- Location of Sidi Ghiles within Tipaza Province
- Country: Algeria
- Province: Tipaza Province

Population (2008)
- • Total: 15,281
- Time zone: UTC+1 (CET)
- Website: Archived 9 December 2007 at the Wayback Machine^{[dead link‍]}

= Sidi Ghiles =

Sidi Ghiles (Arabic: سيدي غيلاس; formerly Novi during the French colonization) is a town on Algeria's Mediterranean coast. The municipality of Novi is located about 32 km west of Tipasa and 7 km southwest of Cherchell. This agricultural locality is 100 km from Algiers.

Novi, renowned for its fertile soil, vineyards and wines, is located by the sea. It is a modern village despite its traditionally typical so-called "colonization" villages with its well-traced streets, airy, lined with houses and villas resplendent with whiteness.

An agricultural colony, Novi was originally managed by the military authority and founded by decree of the National Assembly of 19 September 1848 and by order of the Minister of War Louis Juchault de Lamoricière (1806-1865) on 27 September that same year. It is one of the first seven centers of colonization created in Algeria.

==Names==
After the independence of Algeria on 5 July 1962, the town of Novi became known as Sidi Ghiles.

== History ==
===Inhabitation===
Located in the middle of the Algerian vineyards between the sea and mountains, Sidi Ghiles' initial population was mainly made up of the political deportees of 1848, and became an annex of Cherchell.

It was, then, a municipality that covered an area of 1,647 hectare with a population of 1,047 inhabitants including 423 French. Most of the other inhabitants were native Berbers indigenous to the surrounding hills and Atlas Mountains.

In 1903, Mayor Léon Roseau gave Novi a school group. In 1908, some owners grouped themselves to create a co-operative wine cellar of 5,000 hectare whose notability has crossed the borders of North Africa.

===The department===
The department of Algiers is one of the French departments of Algeria, which existed between 1848 and 1962. Considered a French province, Algeria was departmentalized on 9 December 1848. The departments created on that date were the civil zone of the three provinces corresponding to the Beyliks of the regency of Algiers then recently conquered.
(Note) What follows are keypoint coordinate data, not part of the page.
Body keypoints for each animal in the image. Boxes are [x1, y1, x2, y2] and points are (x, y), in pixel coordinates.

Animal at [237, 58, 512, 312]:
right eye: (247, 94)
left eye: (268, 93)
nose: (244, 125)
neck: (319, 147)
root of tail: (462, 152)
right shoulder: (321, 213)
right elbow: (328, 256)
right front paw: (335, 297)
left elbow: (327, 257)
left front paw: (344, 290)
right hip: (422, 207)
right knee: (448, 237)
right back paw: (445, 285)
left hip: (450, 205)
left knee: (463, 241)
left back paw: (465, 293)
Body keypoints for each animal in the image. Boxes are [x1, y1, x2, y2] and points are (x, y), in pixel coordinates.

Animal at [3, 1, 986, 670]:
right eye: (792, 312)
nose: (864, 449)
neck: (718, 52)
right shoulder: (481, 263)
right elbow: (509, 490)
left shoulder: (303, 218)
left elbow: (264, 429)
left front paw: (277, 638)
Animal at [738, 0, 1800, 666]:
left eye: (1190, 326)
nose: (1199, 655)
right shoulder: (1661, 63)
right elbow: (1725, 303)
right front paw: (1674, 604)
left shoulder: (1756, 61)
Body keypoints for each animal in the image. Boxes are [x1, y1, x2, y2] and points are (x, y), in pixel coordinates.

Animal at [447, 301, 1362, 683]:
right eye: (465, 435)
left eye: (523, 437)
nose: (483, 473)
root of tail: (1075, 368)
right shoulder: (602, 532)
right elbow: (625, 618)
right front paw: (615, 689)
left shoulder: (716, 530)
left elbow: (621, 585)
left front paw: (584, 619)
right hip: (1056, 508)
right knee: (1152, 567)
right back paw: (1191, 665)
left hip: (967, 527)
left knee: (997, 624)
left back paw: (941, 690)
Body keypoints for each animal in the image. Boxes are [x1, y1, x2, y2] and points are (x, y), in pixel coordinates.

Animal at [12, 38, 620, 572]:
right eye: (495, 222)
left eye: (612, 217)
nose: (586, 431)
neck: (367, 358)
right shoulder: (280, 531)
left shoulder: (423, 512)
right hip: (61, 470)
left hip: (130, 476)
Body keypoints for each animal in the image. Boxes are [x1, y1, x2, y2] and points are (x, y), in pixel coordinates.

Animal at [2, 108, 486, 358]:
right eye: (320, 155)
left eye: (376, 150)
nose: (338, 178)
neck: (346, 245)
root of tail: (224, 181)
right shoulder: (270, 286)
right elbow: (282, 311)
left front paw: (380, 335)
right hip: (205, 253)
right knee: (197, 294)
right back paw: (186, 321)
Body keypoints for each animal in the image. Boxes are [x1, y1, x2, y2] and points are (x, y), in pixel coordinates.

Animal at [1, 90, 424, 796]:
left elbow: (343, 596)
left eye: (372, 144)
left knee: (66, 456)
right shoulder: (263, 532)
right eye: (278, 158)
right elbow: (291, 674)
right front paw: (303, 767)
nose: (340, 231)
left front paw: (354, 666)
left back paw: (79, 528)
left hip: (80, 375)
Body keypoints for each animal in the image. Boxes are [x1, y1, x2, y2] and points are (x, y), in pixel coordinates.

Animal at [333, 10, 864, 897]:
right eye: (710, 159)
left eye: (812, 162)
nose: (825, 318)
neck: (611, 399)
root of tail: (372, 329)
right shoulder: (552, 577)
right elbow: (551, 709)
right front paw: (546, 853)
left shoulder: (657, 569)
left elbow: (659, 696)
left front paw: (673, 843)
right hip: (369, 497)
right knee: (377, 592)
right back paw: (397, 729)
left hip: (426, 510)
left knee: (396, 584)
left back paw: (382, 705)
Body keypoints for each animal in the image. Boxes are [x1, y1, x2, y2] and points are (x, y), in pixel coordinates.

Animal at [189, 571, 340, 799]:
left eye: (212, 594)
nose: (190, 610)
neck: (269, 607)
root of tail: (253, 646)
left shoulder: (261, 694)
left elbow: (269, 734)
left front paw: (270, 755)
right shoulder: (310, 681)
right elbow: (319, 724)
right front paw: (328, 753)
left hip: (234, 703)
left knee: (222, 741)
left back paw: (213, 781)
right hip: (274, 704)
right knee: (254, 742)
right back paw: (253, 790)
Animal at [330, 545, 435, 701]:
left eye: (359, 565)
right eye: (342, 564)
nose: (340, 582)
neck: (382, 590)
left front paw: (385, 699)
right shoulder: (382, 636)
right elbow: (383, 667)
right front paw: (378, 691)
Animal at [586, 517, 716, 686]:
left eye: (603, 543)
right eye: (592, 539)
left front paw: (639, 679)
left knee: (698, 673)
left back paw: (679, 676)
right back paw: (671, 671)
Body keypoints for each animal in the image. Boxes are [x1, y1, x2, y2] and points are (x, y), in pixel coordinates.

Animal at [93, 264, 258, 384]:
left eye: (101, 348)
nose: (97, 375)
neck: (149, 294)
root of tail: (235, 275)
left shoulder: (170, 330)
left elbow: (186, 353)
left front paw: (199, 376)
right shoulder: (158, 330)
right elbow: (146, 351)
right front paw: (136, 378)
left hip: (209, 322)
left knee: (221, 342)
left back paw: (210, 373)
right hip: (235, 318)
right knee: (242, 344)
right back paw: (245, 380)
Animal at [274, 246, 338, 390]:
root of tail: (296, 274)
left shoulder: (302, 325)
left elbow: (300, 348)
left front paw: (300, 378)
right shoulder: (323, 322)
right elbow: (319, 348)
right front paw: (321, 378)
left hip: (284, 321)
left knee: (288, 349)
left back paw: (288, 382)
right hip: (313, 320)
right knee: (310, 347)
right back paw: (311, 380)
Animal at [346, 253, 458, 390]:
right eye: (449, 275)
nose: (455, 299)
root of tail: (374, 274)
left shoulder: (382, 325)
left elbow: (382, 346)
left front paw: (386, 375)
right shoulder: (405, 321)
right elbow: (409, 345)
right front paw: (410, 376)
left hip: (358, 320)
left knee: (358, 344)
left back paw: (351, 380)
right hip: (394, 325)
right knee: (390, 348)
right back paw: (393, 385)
Therefore, the city of Algiers was made the prefecture of the department bearing its name, then covering the center of Algeria, leaving to the east the department of Constantine and to the west the department of Oran.

On 28 January 1956 an administrative reform, to take account of strong population growth, separated the department of Algiers from its hinterland, creating, on 20 May 1957, three additional departments: Médéa, Orleansville and Tizi Ouzou. The district of Cherchell, in the department of Orleansville, consisted of eight localities:
Bouyamine, Cherchell, Genoa Fountain, Gouraya, Marceau (Menaceur), Novi, Villbourg and Zurich (Sidi Amar).

===The emigration===
On 11 August 1962, 293 of the 300 Frenchmen of Novi left by boat for Marseille, under the protection of the French army.